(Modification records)
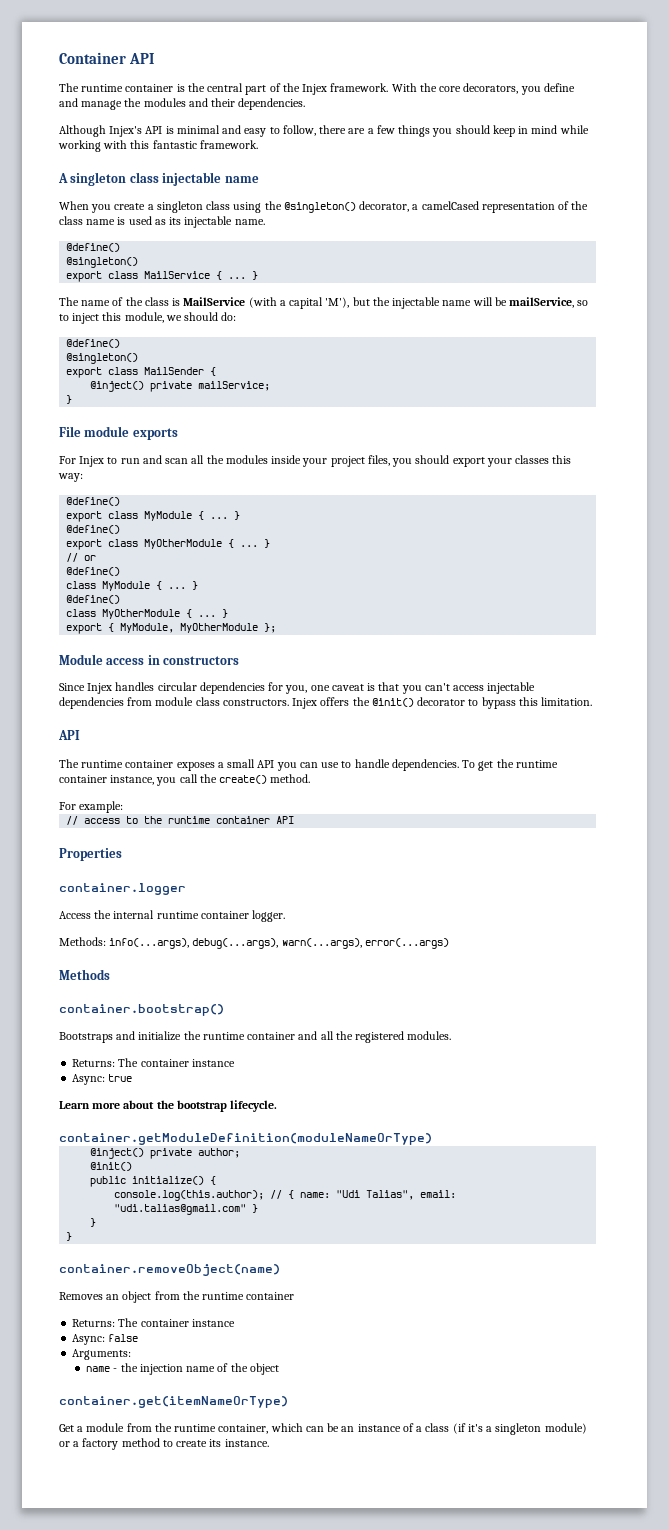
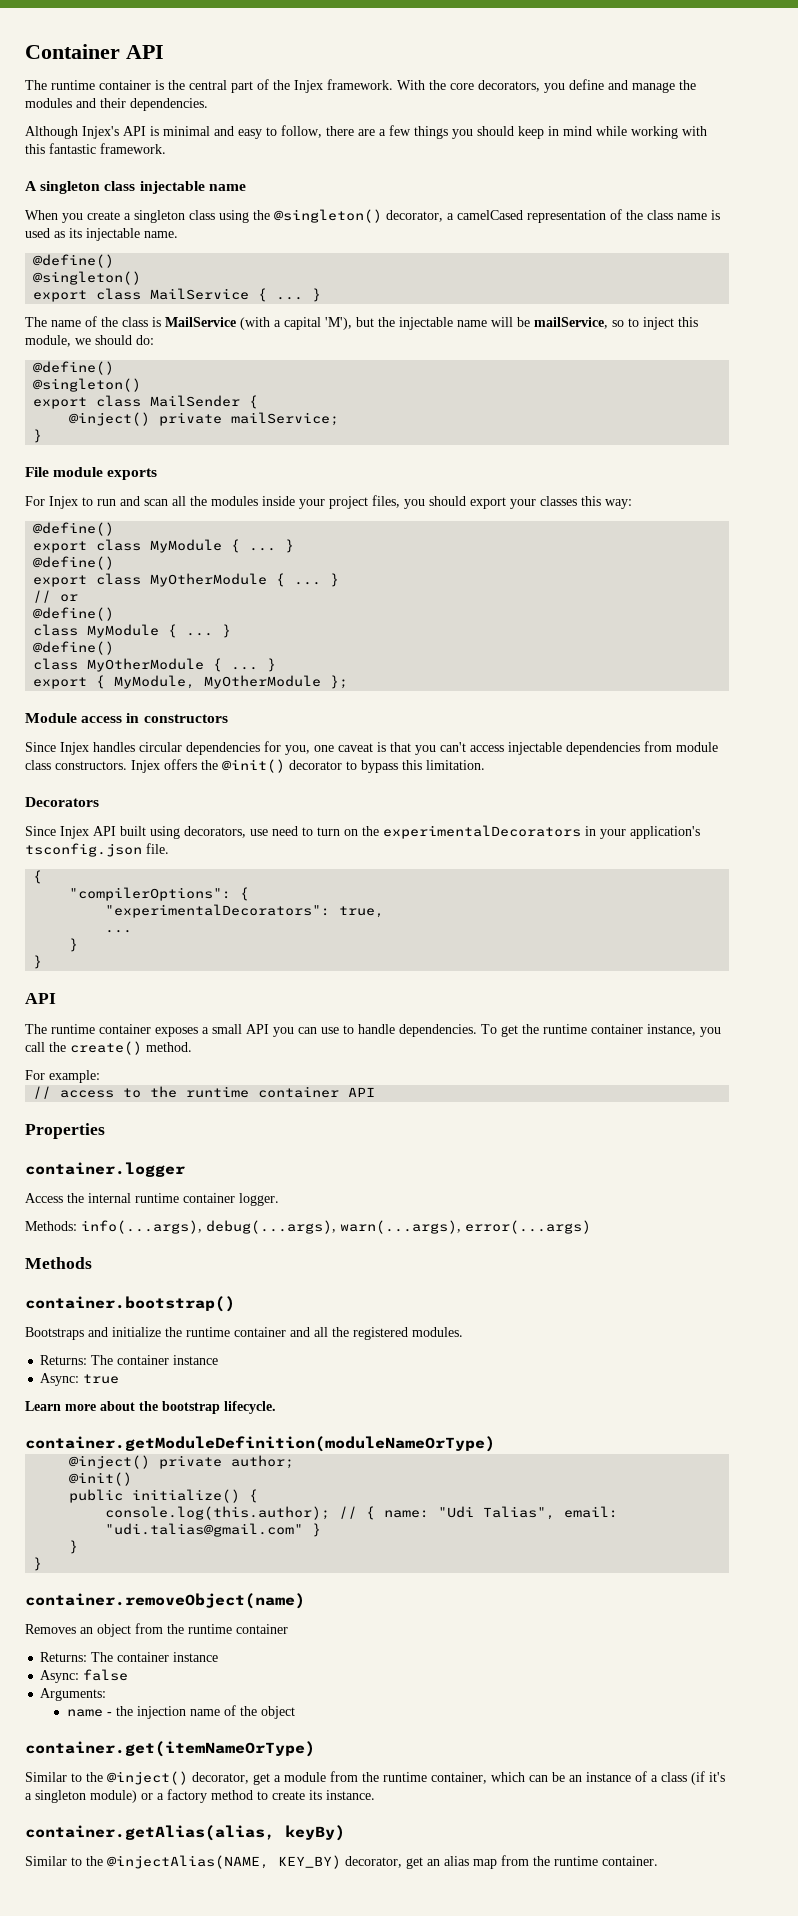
(593, 701) none -> [25,797,99,807] [25,825,700,839] [25,843,169,857] [33,870,43,884] [69,887,250,901] [105,904,385,918] [105,930,133,933] [69,938,79,952] [33,955,43,969] // Decorators // Since Injex API built using decorators, use need to turn on the experimentalDecorators in your application's tsconfig.json file. // { // "compilerOptions": { // "experimentalDecorators": true, // ... // } // }
[59,1424,74,1432] Get -> [25,1771,270,1785] Similar to the @inject() decorator, get
(269, 1443) none -> [25,1825,345,1841] [25,1855,658,1869] // container.getAlias(alias, keyBy) // Similar to the @injectAlias(NAME, KEY_BY) decorator, get an alias map from the runtime container.

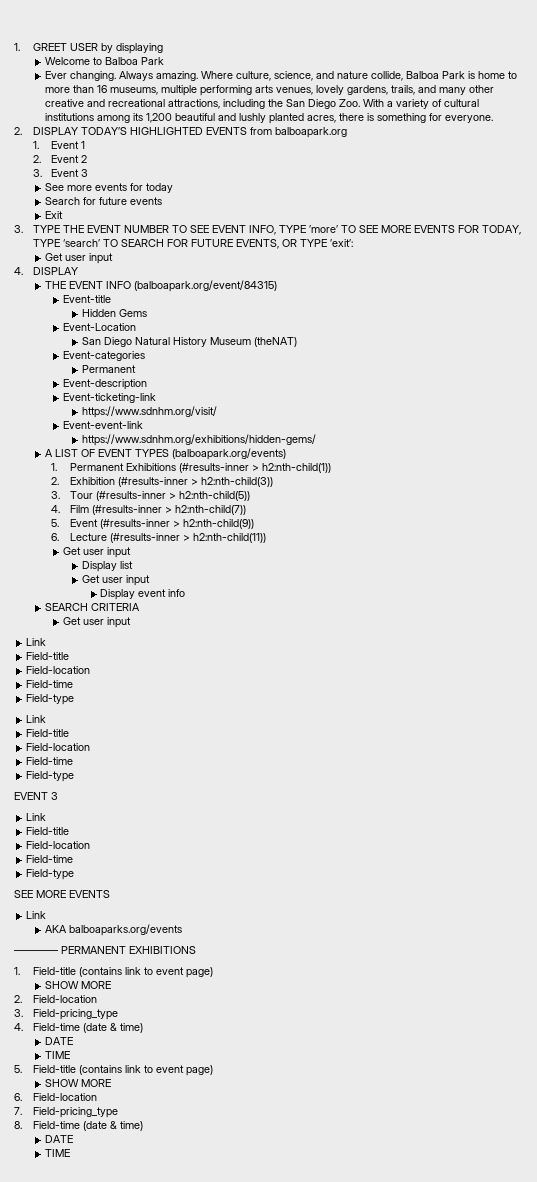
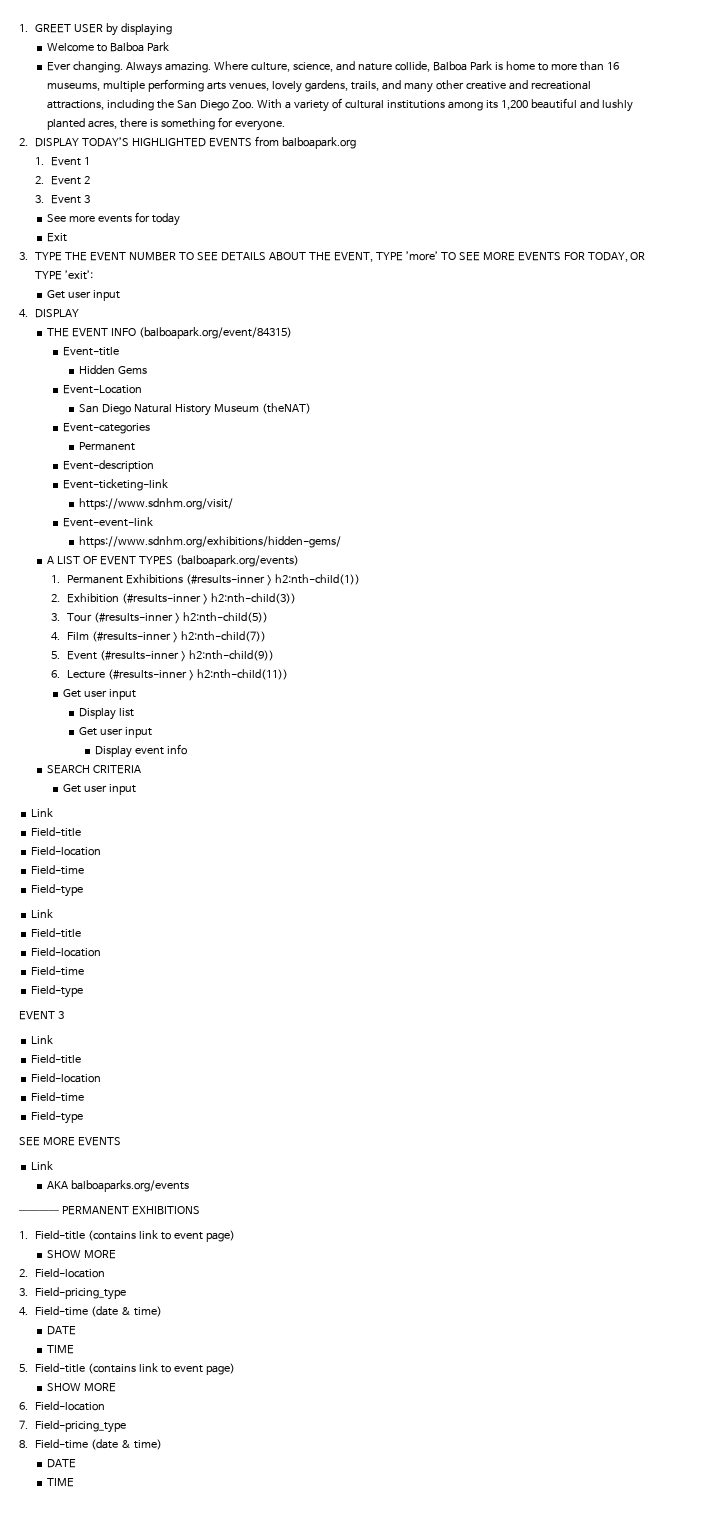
[44,197,162,205] // Search for future events -> (180, 219) none
[211,225,276,235] EVENT INFO, -> [220,252,373,262] DETAILS ABOUT THE EVENT,
[32,239,279,249] TYPE ‘search’ TO SEARCH FOR FUTURE EVENTS, -> (628, 257) none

> **WORK INSTRUCTION**: Output only the lines running from the line with "[44,197,162,205] // Search" through the final line of the data, inclusive.

> **SOLUTION TO THIS TASK**:
[44,197,162,205] // Search for future events -> (180, 219) none
[211,225,276,235] EVENT INFO, -> [220,252,373,262] DETAILS ABOUT THE EVENT,
[32,239,279,249] TYPE ‘search’ TO SEARCH FOR FUTURE EVENTS, -> (628, 257) none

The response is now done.